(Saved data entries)
------------

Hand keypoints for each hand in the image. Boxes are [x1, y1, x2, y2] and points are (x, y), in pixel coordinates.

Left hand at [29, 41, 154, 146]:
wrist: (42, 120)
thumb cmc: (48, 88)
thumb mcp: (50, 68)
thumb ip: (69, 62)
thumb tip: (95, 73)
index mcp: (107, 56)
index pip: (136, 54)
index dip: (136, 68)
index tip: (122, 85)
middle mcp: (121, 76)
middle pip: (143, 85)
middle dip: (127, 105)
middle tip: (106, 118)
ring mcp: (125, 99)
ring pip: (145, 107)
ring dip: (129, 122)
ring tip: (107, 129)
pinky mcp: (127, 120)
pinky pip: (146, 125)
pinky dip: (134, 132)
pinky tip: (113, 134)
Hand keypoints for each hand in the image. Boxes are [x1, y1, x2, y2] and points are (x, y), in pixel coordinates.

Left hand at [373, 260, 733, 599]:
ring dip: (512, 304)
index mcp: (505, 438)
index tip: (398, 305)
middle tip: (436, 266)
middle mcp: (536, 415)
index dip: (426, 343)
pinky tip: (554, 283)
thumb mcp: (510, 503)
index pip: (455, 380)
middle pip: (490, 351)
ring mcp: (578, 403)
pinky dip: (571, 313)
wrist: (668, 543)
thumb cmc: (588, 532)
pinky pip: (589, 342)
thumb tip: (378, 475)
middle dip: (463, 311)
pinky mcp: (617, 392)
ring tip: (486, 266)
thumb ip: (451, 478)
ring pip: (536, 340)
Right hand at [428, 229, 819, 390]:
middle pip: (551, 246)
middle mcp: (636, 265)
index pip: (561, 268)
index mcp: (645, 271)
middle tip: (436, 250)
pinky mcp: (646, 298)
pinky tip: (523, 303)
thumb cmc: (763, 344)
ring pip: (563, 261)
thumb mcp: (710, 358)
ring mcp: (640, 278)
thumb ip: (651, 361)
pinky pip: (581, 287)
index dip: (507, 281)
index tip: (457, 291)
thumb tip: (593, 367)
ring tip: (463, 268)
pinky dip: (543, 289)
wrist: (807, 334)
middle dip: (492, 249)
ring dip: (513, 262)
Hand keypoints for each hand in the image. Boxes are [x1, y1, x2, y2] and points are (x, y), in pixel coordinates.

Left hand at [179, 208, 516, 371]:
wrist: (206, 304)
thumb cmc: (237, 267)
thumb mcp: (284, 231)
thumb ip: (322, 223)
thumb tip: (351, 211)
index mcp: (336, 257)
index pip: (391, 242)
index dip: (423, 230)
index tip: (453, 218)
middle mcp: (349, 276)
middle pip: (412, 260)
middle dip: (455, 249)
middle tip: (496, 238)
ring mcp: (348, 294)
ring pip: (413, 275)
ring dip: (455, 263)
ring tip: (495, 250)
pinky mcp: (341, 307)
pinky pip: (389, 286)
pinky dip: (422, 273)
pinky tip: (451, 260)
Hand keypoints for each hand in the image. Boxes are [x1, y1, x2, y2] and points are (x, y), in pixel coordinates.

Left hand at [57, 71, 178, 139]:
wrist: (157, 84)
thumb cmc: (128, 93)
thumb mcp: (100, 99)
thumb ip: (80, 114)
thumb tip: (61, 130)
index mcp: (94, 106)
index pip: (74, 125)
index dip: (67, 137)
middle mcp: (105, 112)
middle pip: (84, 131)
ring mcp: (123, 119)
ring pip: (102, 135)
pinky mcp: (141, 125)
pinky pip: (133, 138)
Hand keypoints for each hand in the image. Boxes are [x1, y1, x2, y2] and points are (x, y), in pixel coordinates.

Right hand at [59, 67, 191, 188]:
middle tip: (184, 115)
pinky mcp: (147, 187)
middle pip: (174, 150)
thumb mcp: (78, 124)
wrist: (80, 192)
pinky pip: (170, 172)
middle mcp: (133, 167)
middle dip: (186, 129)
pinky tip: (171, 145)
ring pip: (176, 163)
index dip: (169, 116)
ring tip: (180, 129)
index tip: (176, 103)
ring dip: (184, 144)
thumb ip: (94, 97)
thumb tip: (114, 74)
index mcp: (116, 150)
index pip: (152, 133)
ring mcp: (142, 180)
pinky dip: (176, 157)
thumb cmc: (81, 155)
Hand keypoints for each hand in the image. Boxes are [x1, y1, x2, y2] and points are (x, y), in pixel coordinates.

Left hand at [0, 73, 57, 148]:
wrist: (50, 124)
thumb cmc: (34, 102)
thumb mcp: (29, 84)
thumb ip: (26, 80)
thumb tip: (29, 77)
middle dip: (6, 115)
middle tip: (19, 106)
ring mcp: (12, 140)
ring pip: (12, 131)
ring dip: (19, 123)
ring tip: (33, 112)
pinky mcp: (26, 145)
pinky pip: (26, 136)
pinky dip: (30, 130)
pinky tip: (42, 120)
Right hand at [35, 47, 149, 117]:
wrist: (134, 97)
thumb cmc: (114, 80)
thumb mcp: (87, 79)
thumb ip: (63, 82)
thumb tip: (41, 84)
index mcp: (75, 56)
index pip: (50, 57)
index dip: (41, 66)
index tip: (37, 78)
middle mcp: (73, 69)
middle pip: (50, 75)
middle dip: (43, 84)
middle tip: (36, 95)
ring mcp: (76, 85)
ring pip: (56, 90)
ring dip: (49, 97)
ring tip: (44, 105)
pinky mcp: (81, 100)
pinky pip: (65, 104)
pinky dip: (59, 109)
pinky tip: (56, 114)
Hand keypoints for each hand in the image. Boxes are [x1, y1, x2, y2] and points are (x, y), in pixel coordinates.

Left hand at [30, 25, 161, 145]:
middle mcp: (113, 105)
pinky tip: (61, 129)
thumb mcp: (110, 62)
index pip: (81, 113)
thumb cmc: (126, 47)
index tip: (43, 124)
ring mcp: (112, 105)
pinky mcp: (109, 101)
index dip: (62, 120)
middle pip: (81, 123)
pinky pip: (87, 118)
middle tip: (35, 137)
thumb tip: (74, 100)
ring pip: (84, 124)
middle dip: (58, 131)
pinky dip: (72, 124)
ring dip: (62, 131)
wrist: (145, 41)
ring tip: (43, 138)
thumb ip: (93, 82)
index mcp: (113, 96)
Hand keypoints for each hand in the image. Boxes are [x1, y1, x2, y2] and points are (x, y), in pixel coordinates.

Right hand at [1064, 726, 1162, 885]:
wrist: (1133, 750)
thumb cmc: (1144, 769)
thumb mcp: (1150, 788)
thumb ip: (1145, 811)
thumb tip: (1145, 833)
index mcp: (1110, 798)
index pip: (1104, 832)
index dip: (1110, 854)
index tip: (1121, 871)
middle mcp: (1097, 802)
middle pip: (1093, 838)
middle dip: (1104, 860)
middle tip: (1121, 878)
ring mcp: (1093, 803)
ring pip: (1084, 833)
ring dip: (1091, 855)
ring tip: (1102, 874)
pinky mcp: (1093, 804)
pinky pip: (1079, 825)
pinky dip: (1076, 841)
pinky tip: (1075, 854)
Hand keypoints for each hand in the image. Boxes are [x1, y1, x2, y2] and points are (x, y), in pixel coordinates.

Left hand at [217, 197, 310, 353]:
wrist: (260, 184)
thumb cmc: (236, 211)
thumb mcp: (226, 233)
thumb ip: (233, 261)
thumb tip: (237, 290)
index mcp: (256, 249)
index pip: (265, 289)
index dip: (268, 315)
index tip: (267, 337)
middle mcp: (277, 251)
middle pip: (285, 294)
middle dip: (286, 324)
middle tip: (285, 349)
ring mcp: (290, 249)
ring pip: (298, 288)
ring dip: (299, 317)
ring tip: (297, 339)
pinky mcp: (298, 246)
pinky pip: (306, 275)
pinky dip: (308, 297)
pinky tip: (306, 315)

------------

→ Exercise details: Lines to set down from above: the line with "wrist: (80, 192)", the line with "thumb tip: (114, 74)", and every line between, each exactly as written.

→ Response:
wrist: (80, 192)
pinky pip: (170, 172)
middle mcp: (133, 167)
middle dip: (186, 129)
pinky tip: (171, 145)
ring pip: (176, 163)
index dip: (169, 116)
ring tip: (180, 129)
index tip: (176, 103)
ring dip: (184, 144)
thumb ip: (94, 97)
thumb tip: (114, 74)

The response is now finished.